Es ist aber nicht so, dass Shachar keine Sympathie für die Palästinenser hätte. Denn trotz der ägyptischen Herrschaft über Gaza von 1948 bis zum Sechstagekrieg 1967, die “grausam, rassistisch und korrupt” gewesen sein soll – offenbar im Gegensatz zur israelischen “aufgeklärten Besatzung”, wie das Selbstverständnis lautet -, trotz der von Einschüssen übersäten Gebäude, die noch aus der Zeit der deutsch-englischen Kämpfe von 1917 (!) stammen, und trotz der Strafmaßnahmen des israelischen Generals Ariel Scharon, der den bewaffneten militärischen Widerstand in Gaza mit “drastischen Maßnahmen zerschlagen” und auch sonst in Gaza “eingegriffen” habe, würden die Palästinenser in Gaza “Lebendigkeit und Offenheit” ausstrahlen. Ob die Einschüsse deutsch-englischer Kämpfe von 1917 heute tatsächlich jemandem auffallen sollten, darf man gelinde gesagt bezweifeln angesichts der zahllosen Luftangriffe, die Israel im Krieg von 1008/09 (“Gegossenes Blei”) geflogen hat. Scharon hat als Führer der berüchtigten Einheit 101 tatsächlich in Gaza “eingegriffen”. Sein Eingreifen wie zum Beispiel beim Massaker von Qibya in der Westbank trugen ihm bei den Palästinensern den Kosenamen “der Schlächter” ein.

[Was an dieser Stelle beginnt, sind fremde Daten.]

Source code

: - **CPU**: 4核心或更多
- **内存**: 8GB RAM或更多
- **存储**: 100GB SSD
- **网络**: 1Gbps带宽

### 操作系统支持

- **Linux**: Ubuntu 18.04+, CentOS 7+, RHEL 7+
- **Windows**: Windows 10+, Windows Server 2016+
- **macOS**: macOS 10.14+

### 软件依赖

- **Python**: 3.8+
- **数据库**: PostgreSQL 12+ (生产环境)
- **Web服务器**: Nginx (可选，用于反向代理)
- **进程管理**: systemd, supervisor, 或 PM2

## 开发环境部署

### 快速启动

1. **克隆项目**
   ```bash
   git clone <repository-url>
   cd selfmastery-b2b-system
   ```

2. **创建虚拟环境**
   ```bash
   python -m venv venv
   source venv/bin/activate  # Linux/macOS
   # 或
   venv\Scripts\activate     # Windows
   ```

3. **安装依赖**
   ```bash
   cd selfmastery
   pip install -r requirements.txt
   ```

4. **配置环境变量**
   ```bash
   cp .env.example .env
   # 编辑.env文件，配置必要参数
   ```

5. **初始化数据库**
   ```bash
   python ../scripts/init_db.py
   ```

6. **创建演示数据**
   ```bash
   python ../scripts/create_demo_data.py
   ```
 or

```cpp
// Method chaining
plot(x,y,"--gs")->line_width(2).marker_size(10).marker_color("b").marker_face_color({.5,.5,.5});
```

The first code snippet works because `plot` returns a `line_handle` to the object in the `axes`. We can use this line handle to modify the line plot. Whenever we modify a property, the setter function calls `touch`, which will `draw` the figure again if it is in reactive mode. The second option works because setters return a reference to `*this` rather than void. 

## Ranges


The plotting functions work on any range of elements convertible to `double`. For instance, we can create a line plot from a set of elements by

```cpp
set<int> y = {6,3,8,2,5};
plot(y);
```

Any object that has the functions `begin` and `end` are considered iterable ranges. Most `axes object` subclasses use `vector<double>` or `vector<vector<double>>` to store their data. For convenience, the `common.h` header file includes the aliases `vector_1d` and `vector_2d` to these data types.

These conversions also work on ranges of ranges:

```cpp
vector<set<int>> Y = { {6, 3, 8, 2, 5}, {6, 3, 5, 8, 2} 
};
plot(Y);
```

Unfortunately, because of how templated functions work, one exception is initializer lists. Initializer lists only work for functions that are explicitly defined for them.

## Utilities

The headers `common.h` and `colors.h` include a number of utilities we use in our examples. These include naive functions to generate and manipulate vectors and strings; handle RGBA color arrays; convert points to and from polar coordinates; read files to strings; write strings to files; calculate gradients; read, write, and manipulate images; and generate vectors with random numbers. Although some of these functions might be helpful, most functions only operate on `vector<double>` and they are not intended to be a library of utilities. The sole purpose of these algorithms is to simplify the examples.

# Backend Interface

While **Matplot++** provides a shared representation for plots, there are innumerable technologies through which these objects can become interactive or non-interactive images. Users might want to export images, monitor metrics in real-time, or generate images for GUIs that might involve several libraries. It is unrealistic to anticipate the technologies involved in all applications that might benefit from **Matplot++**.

Diese Beispiele sollen genügen, um die Strategie von Nathan Shachar aufzuzeigen. Diese Strategie ist keineswegs seine persönliche. Es ist vielmehr die Linie, die vom mainstream der Verteidiger israelischer Brutalität verfolgt wird.
Das konnte zu Zeiten von Leon Uris fürchterlich verlogener Schmonzette “Exodus” funktionieren, als die Leser noch keine Möglichkeit hatten, den Wahrheitsgehalt zu untersuchen. Im übrigen wollte man auch träumen und sein romantisches Mitgefühl ausleben.
Heute kann jederman der will den Alptraum sehen, der sich in Palästina abspielt. Insofern ist der Artikel von Shachar zwar ärgerlich, aber letztlich kontraproduktiv. Er baut auf die Naivität der Leser. Und damit baut er auf Sand.